## WHAT YOU ARE ASKED TO DO
Copy every line of the records below that holds the word "nose".

Data records
********************

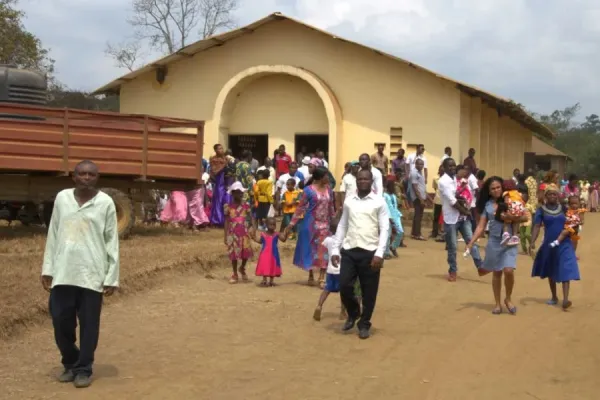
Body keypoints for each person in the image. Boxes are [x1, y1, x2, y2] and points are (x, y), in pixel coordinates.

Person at [41, 160, 119, 388]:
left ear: (97, 177)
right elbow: (53, 233)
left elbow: (111, 240)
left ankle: (84, 368)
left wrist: (111, 276)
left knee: (89, 325)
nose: (86, 178)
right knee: (60, 321)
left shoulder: (105, 203)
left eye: (91, 174)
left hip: (92, 274)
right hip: (63, 272)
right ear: (73, 177)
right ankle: (70, 361)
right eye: (82, 174)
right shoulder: (62, 198)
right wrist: (48, 269)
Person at [330, 169, 389, 340]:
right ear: (356, 181)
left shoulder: (379, 202)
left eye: (366, 179)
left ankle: (364, 323)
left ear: (371, 181)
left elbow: (384, 228)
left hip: (370, 252)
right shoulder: (349, 201)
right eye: (360, 179)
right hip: (349, 249)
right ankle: (353, 312)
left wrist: (380, 253)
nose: (363, 181)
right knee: (344, 285)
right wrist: (335, 248)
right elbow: (342, 225)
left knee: (369, 291)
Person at [466, 176, 526, 314]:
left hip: (510, 240)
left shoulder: (510, 199)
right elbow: (481, 227)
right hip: (494, 242)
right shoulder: (487, 205)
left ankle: (508, 299)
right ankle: (498, 303)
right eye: (493, 188)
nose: (496, 190)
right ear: (489, 191)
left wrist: (511, 217)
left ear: (502, 187)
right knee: (497, 273)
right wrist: (471, 243)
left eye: (498, 187)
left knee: (509, 271)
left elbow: (525, 217)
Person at [530, 184, 580, 310]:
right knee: (550, 269)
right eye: (550, 194)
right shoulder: (541, 210)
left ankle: (565, 299)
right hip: (549, 244)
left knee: (565, 268)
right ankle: (554, 296)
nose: (553, 196)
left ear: (558, 196)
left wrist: (575, 231)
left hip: (565, 243)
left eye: (554, 194)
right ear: (546, 196)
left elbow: (573, 221)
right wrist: (532, 241)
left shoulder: (564, 208)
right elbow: (536, 226)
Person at [283, 166, 335, 288]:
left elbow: (331, 207)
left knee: (324, 250)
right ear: (319, 178)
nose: (328, 178)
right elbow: (300, 207)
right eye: (325, 176)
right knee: (312, 250)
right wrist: (291, 224)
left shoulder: (329, 190)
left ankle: (322, 277)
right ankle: (311, 273)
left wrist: (334, 222)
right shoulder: (308, 190)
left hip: (325, 225)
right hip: (311, 224)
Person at [438, 158, 483, 282]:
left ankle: (480, 266)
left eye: (454, 166)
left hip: (462, 218)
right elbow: (452, 201)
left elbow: (456, 195)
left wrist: (463, 201)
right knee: (452, 246)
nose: (453, 168)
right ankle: (452, 271)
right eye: (450, 166)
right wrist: (466, 211)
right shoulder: (443, 181)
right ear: (444, 167)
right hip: (451, 218)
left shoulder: (454, 178)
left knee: (471, 241)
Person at [313, 218, 346, 321]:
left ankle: (319, 306)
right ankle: (342, 312)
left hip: (330, 269)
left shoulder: (328, 240)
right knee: (344, 292)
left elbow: (323, 245)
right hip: (341, 270)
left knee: (327, 289)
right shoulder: (344, 240)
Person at [223, 182, 253, 284]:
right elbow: (227, 221)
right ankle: (235, 273)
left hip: (244, 232)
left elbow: (251, 218)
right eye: (236, 192)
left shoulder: (246, 205)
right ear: (232, 193)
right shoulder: (228, 207)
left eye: (240, 192)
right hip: (233, 233)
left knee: (246, 253)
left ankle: (242, 268)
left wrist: (253, 228)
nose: (239, 194)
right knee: (234, 254)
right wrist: (225, 235)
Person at [250, 217, 285, 287]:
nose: (272, 226)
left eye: (274, 225)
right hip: (265, 254)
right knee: (265, 265)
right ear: (266, 225)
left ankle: (271, 281)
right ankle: (264, 280)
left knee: (273, 265)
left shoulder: (277, 234)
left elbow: (283, 239)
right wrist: (253, 237)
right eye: (270, 224)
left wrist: (286, 233)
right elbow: (260, 241)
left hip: (274, 254)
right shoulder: (263, 234)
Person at [209, 144, 232, 226]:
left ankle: (227, 220)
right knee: (219, 201)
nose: (221, 150)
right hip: (219, 183)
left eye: (222, 148)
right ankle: (217, 221)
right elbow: (214, 172)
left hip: (227, 182)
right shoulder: (214, 159)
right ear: (215, 150)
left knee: (227, 200)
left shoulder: (226, 158)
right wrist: (224, 165)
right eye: (219, 149)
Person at [499, 179, 525, 247]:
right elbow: (522, 200)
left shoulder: (506, 193)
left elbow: (506, 202)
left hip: (512, 207)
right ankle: (515, 236)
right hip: (520, 208)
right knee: (516, 222)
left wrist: (505, 210)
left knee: (506, 221)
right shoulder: (518, 193)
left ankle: (506, 234)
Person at [383, 179, 403, 259]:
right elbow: (386, 207)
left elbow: (395, 206)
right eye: (392, 186)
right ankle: (386, 252)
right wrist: (389, 218)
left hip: (396, 216)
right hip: (388, 217)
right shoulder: (384, 195)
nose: (394, 188)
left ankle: (393, 246)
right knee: (387, 235)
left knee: (400, 232)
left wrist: (398, 214)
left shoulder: (394, 196)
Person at [409, 158, 427, 240]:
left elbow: (421, 186)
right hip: (417, 198)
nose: (421, 166)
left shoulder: (420, 172)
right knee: (418, 216)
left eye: (422, 164)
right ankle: (417, 234)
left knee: (418, 216)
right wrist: (421, 199)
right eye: (419, 164)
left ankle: (414, 233)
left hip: (421, 196)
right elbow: (415, 187)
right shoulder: (414, 173)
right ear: (415, 164)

********************

## ANSWER BOX
nose: (86, 178)
nose: (363, 181)
nose: (496, 190)
nose: (553, 196)
nose: (328, 178)
nose: (453, 168)
nose: (239, 194)
nose: (272, 226)
nose: (221, 150)
nose: (394, 188)
nose: (421, 166)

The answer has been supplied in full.